Tingkah laku tertentu pada individu dipengaruhi oleh kepuasan dan ketidakpuasan yang
diperolehnya. Manusia bukanlah hasil dari dorongan tidak sadar melainkan merupakan hasil
belajar, sehingga ia dapat diubah dengan memanipulasi dan mengkreasi kondisi-kondisi
pembentukan tingkah laku.
Kasus
Dalam sebuah keluarga terdiri dari bapak, ibu dan 2 orang anaknya. Dalam keluarga ini
menerapkan pola asuh otoriter semua bentuk peraturan rumah dan keputusan berada di pihak
orang tua. Dalam kehidupan sehari-hari kedua anak ini hidup dibawah tekanan orang tuanya,
entah itu mengerjakan tugas sekolah, bersih rumah atau lainnya. Setiap harinya mereka selalu
tertekan oleh orang tuanya dan merasa dirumah mereka tidak dapat bermain dan berkerasi
sehingga hal ini membunuh karakter dan keperibadian anaknya. Hingga pada suatu hari kedua
anak ini mencoba mencoba mencari kesenangan di luar rumah dan bermain dengan teman
sebayanya. Dan mereka menawarkan sesuatu yang belum pernah mereka dapatkan di dalam
rumah seperti merokok, dan minum-minuman keras.
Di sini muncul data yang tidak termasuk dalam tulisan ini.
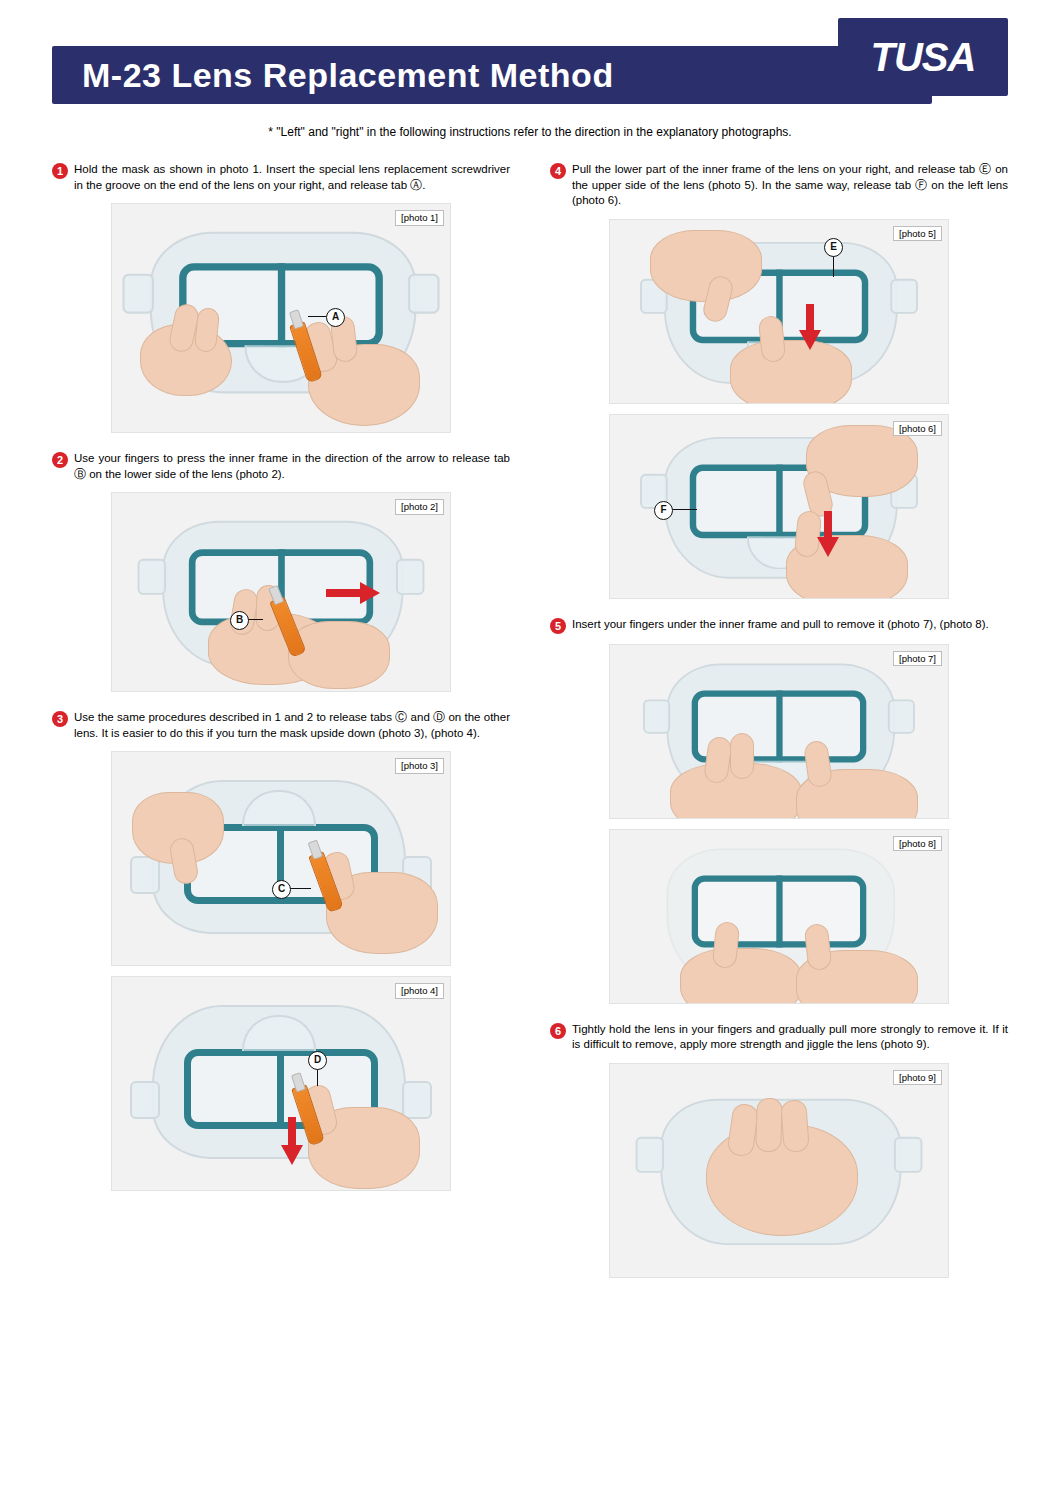M-23 Lens Replacement Method
TUSA
* "Left" and "right" in the following instructions refer to the direction in the explanatory photographs.
1
Hold the mask as shown in photo 1. Insert the special lens replacement screwdriver in the groove on the end of the lens on your right, and release tab Ⓐ.
[photo 1]
A
2
Use your fingers to press the inner frame in the direction of the arrow to release tab Ⓑ on the lower side of the lens (photo 2).
[photo 2]
B
3
Use the same procedures described in 1 and 2 to release tabs Ⓒ and Ⓓ on the other lens. It is easier to do this if you turn the mask upside down (photo 3), (photo 4).
[photo 3]
C
[photo 4]
D
4
Pull the lower part of the inner frame of the lens on your right, and release tab Ⓔ on the upper side of the lens (photo 5). In the same way, release tab Ⓕ on the left lens (photo 6).
[photo 5]
E
[photo 6]
F
5
Insert your fingers under the inner frame and pull to remove it (photo 7), (photo 8).
[photo 7]
[photo 8]
6
Tightly hold the lens in your fingers and gradually pull more strongly to remove it. If it is difficult to remove, apply more strength and jiggle the lens (photo 9).
[photo 9]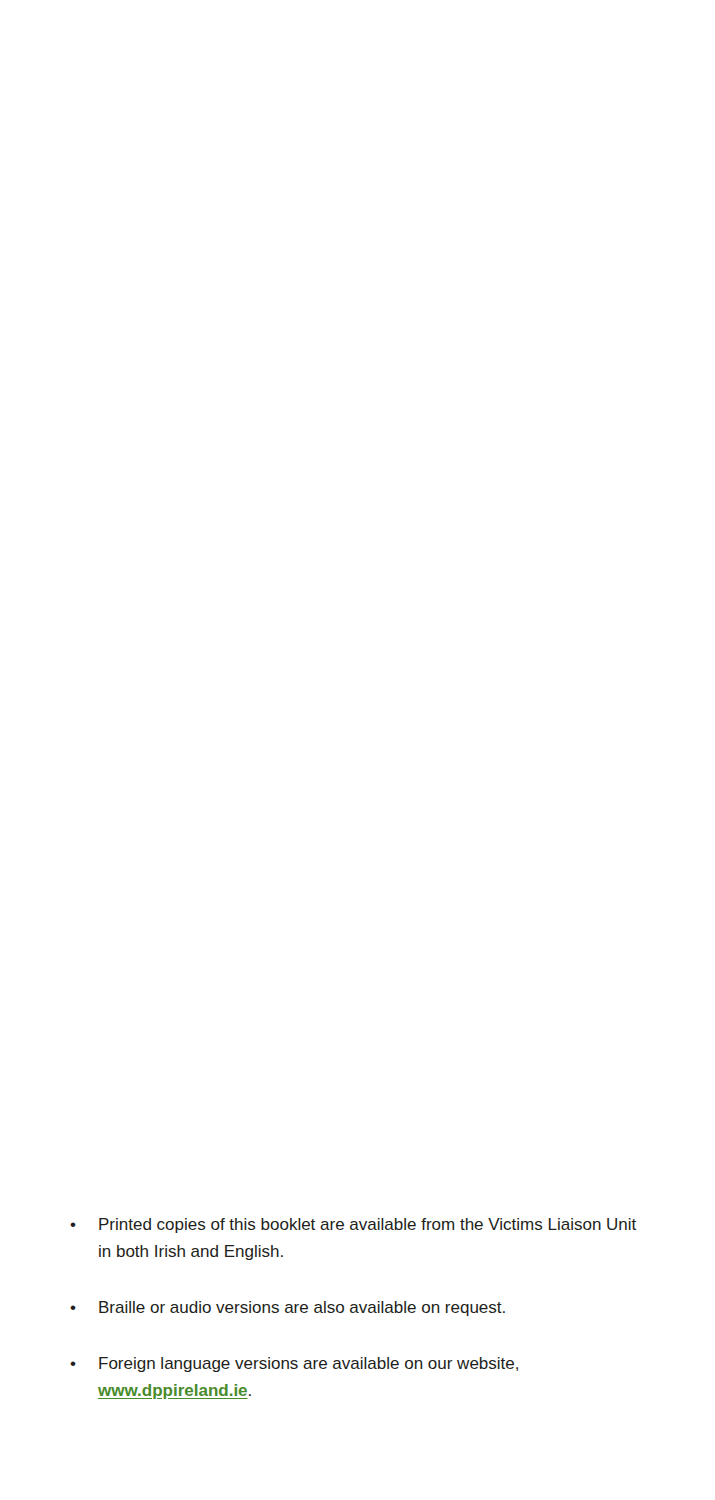Printed copies of this booklet are available from the Victims Liaison Unit in both Irish and English.
Braille or audio versions are also available on request.
Foreign language versions are available on our website, www.dppireland.ie.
Dengan demikian mereka merasa terbebas
dari beban dan tekanan orang tua.
Pembahasan
Berdasarkan kasus tersebut maka dapat kita simpulkan bahwa tekanan lingkungan rumah yang
terlalu berlebihan hanya akan membuat akan mencari jalan kesenangan sendiri sehingga ini akan
memberikan dampak negative terhadap perkembangan psikologi anak itu sendiri.
Lingkungan adalah faktor pendukung perkembangan psikologi manusia, lingkungan yang
kondusif serta jauh dari sifat-sifat negative maka akan menciptakan manusia yang memiliki
kecerdasan dan perkembangan yang maksimal.